Drop every image, then reproduce the data exactly as given.

+++

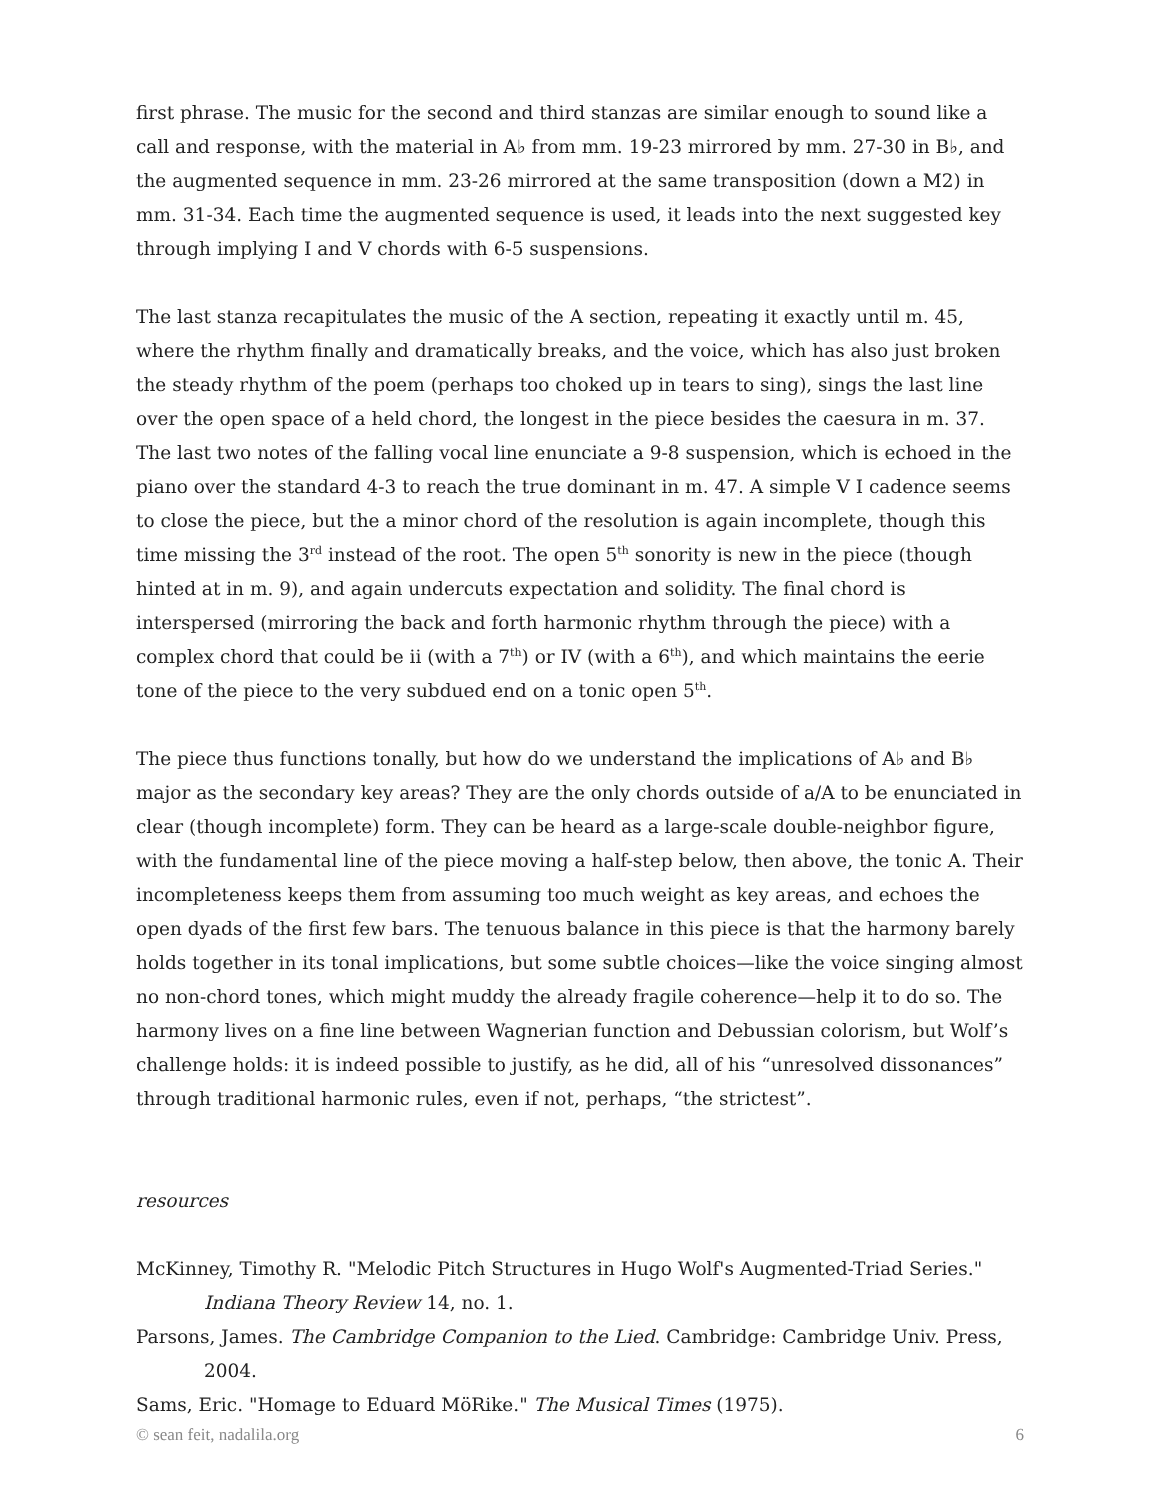first phrase. The music for the second and third stanzas are similar enough to sound like a call and response, with the material in A♭ from mm. 19-23 mirrored by mm. 27-30 in B♭, and the augmented sequence in mm. 23-26 mirrored at the same transposition (down a M2) in mm. 31-34. Each time the augmented sequence is used, it leads into the next suggested key through implying I and V chords with 6-5 suspensions.
The last stanza recapitulates the music of the A section, repeating it exactly until m. 45, where the rhythm finally and dramatically breaks, and the voice, which has also just broken the steady rhythm of the poem (perhaps too choked up in tears to sing), sings the last line over the open space of a held chord, the longest in the piece besides the caesura in m. 37. The last two notes of the falling vocal line enunciate a 9-8 suspension, which is echoed in the piano over the standard 4-3 to reach the true dominant in m. 47. A simple V I cadence seems to close the piece, but the a minor chord of the resolution is again incomplete, though this time missing the 3<sup>rd</sup> instead of the root. The open 5<sup>th</sup> sonority is new in the piece (though hinted at in m. 9), and again undercuts expectation and solidity. The final chord is interspersed (mirroring the back and forth harmonic rhythm through the piece) with a complex chord that could be ii (with a 7<sup>th</sup>) or IV (with a 6<sup>th</sup>), and which maintains the eerie tone of the piece to the very subdued end on a tonic open 5<sup>th</sup>.
The piece thus functions tonally, but how do we understand the implications of A♭ and B♭ major as the secondary key areas? They are the only chords outside of a/A to be enunciated in clear (though incomplete) form. They can be heard as a large-scale double-neighbor figure, with the fundamental line of the piece moving a half-step below, then above, the tonic A. Their incompleteness keeps them from assuming too much weight as key areas, and echoes the open dyads of the first few bars. The tenuous balance in this piece is that the harmony barely holds together in its tonal implications, but some subtle choices—like the voice singing almost no non-chord tones, which might muddy the already fragile coherence—help it to do so. The harmony lives on a fine line between Wagnerian function and Debussian colorism, but Wolf’s challenge holds: it is indeed possible to justify, as he did, all of his “unresolved dissonances” through traditional harmonic rules, even if not, perhaps, “the strictest”.
resources
McKinney, Timothy R. "Melodic Pitch Structures in Hugo Wolf's Augmented-Triad Series." Indiana Theory Review 14, no. 1.
Parsons, James. The Cambridge Companion to the Lied. Cambridge: Cambridge Univ. Press, 2004.
Sams, Eric. "Homage to Eduard MöRike." The Musical Times (1975).
© sean feit, nadalila.org 6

+++

### ANSWER BOX
first phrase. The music for the second and third stanzas are similar enough to sound like a call and response, with the material in A♭ from mm. 19-23 mirrored by mm. 27-30 in B♭, and the augmented sequence in mm. 23-26 mirrored at the same transposition (down a M2) in mm. 31-34. Each time the augmented sequence is used, it leads into the next suggested key through implying I and V chords with 6-5 suspensions.
The last stanza recapitulates the music of the A section, repeating it exactly until m. 45, where the rhythm finally and dramatically breaks, and the voice, which has also just broken the steady rhythm of the poem (perhaps too choked up in tears to sing), sings the last line over the open space of a held chord, the longest in the piece besides the caesura in m. 37. The last two notes of the falling vocal line enunciate a 9-8 suspension, which is echoed in the piano over the standard 4-3 to reach the true dominant in m. 47. A simple V I cadence seems to close the piece, but the a minor chord of the resolution is again incomplete, though this time missing the 3<sup>rd</sup> instead of the root. The open 5<sup>th</sup> sonority is new in the piece (though hinted at in m. 9), and again undercuts expectation and solidity. The final chord is interspersed (mirroring the back and forth harmonic rhythm through the piece) with a complex chord that could be ii (with a 7<sup>th</sup>) or IV (with a 6<sup>th</sup>), and which maintains the eerie tone of the piece to the very subdued end on a tonic open 5<sup>th</sup>.
The piece thus functions tonally, but how do we understand the implications of A♭ and B♭ major as the secondary key areas? They are the only chords outside of a/A to be enunciated in clear (though incomplete) form. They can be heard as a large-scale double-neighbor figure, with the fundamental line of the piece moving a half-step below, then above, the tonic A. Their incompleteness keeps them from assuming too much weight as key areas, and echoes the open dyads of the first few bars. The tenuous balance in this piece is that the harmony barely holds together in its tonal implications, but some subtle choices—like the voice singing almost no non-chord tones, which might muddy the already fragile coherence—help it to do so. The harmony lives on a fine line between Wagnerian function and Debussian colorism, but Wolf’s challenge holds: it is indeed possible to justify, as he did, all of his “unresolved dissonances” through traditional harmonic rules, even if not, perhaps, “the strictest”.
resources
McKinney, Timothy R. "Melodic Pitch Structures in Hugo Wolf's Augmented-Triad Series." Indiana Theory Review 14, no. 1.
Parsons, James. The Cambridge Companion to the Lied. Cambridge: Cambridge Univ. Press, 2004.
Sams, Eric. "Homage to Eduard MöRike." The Musical Times (1975).
© sean feit, nadalila.org 6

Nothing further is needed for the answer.